Why this redesign matters for smart home users
Smart home penetration has exploded, and IDC analysts track hundreds of millions of device shipments a year with cameras, lighting, and speakers among the most popular categories. When households grow in size, the old model — tapping through rooms and tiles — doesn’t work. A conversations-first approach is a practical solution to complexity.
It also keeps up with the broader market. Amazon has teased a more conversational Alexa, and Apple has slowly but surely streamlined the Home app while zooming in on local processing. And the Connectivity Standards Alliance currently lists thousands of Matter-certified products, highlighting the requirement for assistants that can manage mixed-brand ecosystems as much as they are able to manage individual devices. Gemini’s pitch is that you can define goals in natural language — “secure the house, save energy, and make it comfortable by 7 p.m.” — and let the system program devices across standards and rooms.

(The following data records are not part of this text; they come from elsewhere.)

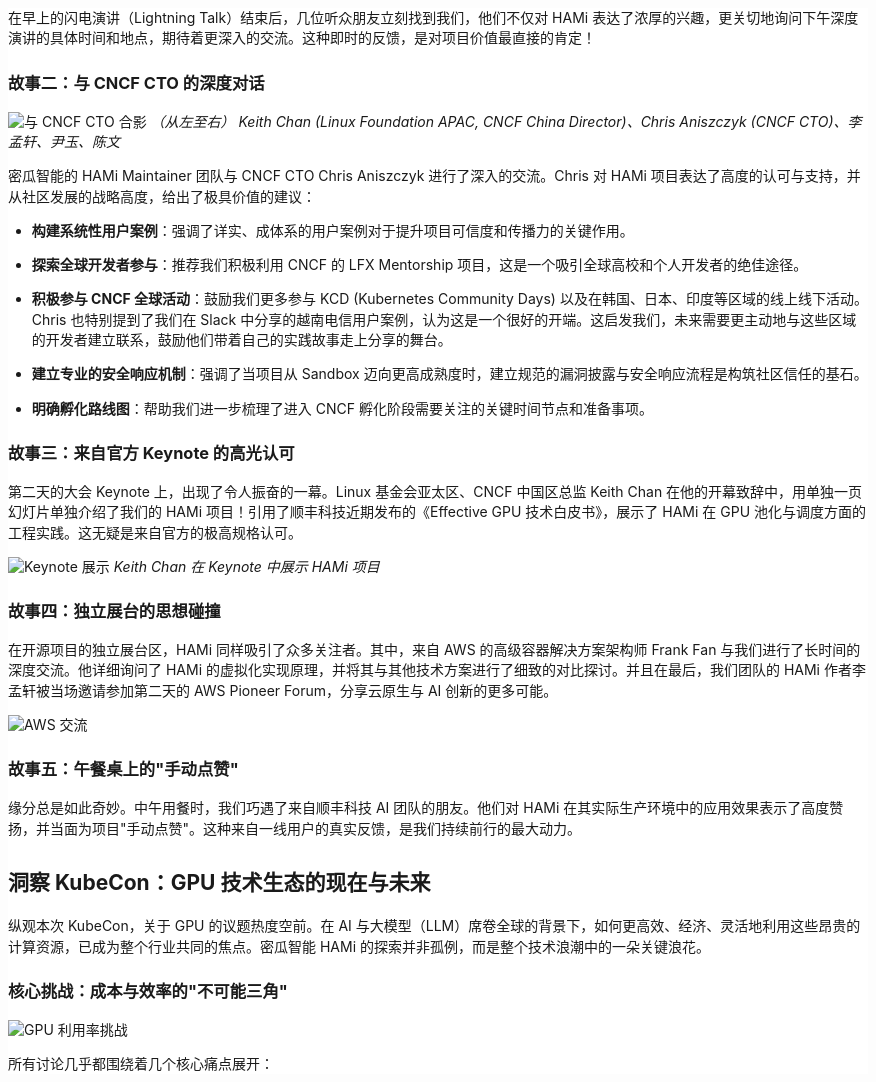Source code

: 在早上的闪电演讲（Lightning Talk）结束后，几位听众朋友立刻找到我们，他们不仅对 HAMi 表达了浓厚的兴趣，更关切地询问下午深度演讲的具体时间和地点，期待着更深入的交流。这种即时的反馈，是对项目价值最直接的肯定！

### 故事二：与 CNCF CTO 的深度对话

![与 CNCF CTO 合影](/images/blog/kubecon-china-2025/cncf-cto-meeting.png)
*（从左至右） Keith Chan (Linux Foundation APAC, CNCF China Director)、Chris Aniszczyk (CNCF CTO)、李孟轩、尹玉、陈文*

密瓜智能的 HAMi Maintainer 团队与 CNCF CTO Chris Aniszczyk 进行了深入的交流。Chris 对 HAMi 项目表达了高度的认可与支持，并从社区发展的战略高度，给出了极具价值的建议：

- **构建系统性用户案例**：强调了详实、成体系的用户案例对于提升项目可信度和传播力的关键作用。

- **探索全球开发者参与**：推荐我们积极利用 CNCF 的 LFX Mentorship 项目，这是一个吸引全球高校和个人开发者的绝佳途径。

- **积极参与 CNCF 全球活动**：鼓励我们更多参与 KCD (Kubernetes Community Days) 以及在韩国、日本、印度等区域的线上线下活动。Chris 也特别提到了我们在 Slack 中分享的越南电信用户案例，认为这是一个很好的开端。这启发我们，未来需要更主动地与这些区域的开发者建立联系，鼓励他们带着自己的实践故事走上分享的舞台。

- **建立专业的安全响应机制**：强调了当项目从 Sandbox 迈向更高成熟度时，建立规范的漏洞披露与安全响应流程是构筑社区信任的基石。

- **明确孵化路线图**：帮助我们进一步梳理了进入 CNCF 孵化阶段需要关注的关键时间节点和准备事项。

### 故事三：来自官方 Keynote 的高光认可

第二天的大会 Keynote 上，出现了令人振奋的一幕。Linux 基金会亚太区、CNCF 中国区总监 Keith Chan 在他的开幕致辞中，用单独一页幻灯片单独介绍了我们的 HAMi 项目！引用了顺丰科技近期发布的《Effective GPU 技术白皮书》，展示了 HAMi 在 GPU 池化与调度方面的工程实践。这无疑是来自官方的极高规格认可。

![Keynote 展示](/images/blog/kubecon-china-2025/keynote-hami.png)
*Keith Chan 在 Keynote 中展示 HAMi 项目*

### 故事四：独立展台的思想碰撞

在开源项目的独立展台区，HAMi 同样吸引了众多关注者。其中，来自 AWS 的高级容器解决方案架构师 Frank Fan 与我们进行了长时间的深度交流。他详细询问了 HAMi 的虚拟化实现原理，并将其与其他技术方案进行了细致的对比探讨。并且在最后，我们团队的 HAMi 作者李孟轩被当场邀请参加第二天的 AWS Pioneer Forum，分享云原生与 AI 创新的更多可能。

![AWS 交流](/images/blog/kubecon-china-2025/aws-discussion.png)

### 故事五：午餐桌上的"手动点赞"

缘分总是如此奇妙。中午用餐时，我们巧遇了来自顺丰科技 AI 团队的朋友。他们对 HAMi 在其实际生产环境中的应用效果表示了高度赞扬，并当面为项目"手动点赞"。这种来自一线用户的真实反馈，是我们持续前行的最大动力。

## 洞察 KubeCon：GPU 技术生态的现在与未来

纵观本次 KubeCon，关于 GPU 的议题热度空前。在 AI 与大模型（LLM）席卷全球的背景下，如何更高效、经济、灵活地利用这些昂贵的计算资源，已成为整个行业共同的焦点。密瓜智能 HAMi 的探索并非孤例，而是整个技术浪潮中的一朵关键浪花。

### 核心挑战：成本与效率的"不可能三角"

![GPU 利用率挑战](/images/blog/kubecon-china-2025/gpu-utilization-challenge.png)

所有讨论几乎都围绕着几个核心痛点展开：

What to watch next as features begin rolling out
It’s not the case that these changes are widely live just yet and presumably depend on server-side flags for rollout. Look for Google to heavily leverage Labs and opt-in prompts as the company fine-tunes Gemini’s answers for the household. If history is any indicator, features will come in waves, with that new Home tab, “Ask Home,” and camera integrations coming first, followed by deeper automation and subscription perks.
Bottom line: This redesigned Google Home app isn’t just a fresh coat of paint. It’s a move toward AI-native control — fewer taps, better overviews, and more conversational use cases — designed to make an expanding web of devices feel less like management and more like assistance.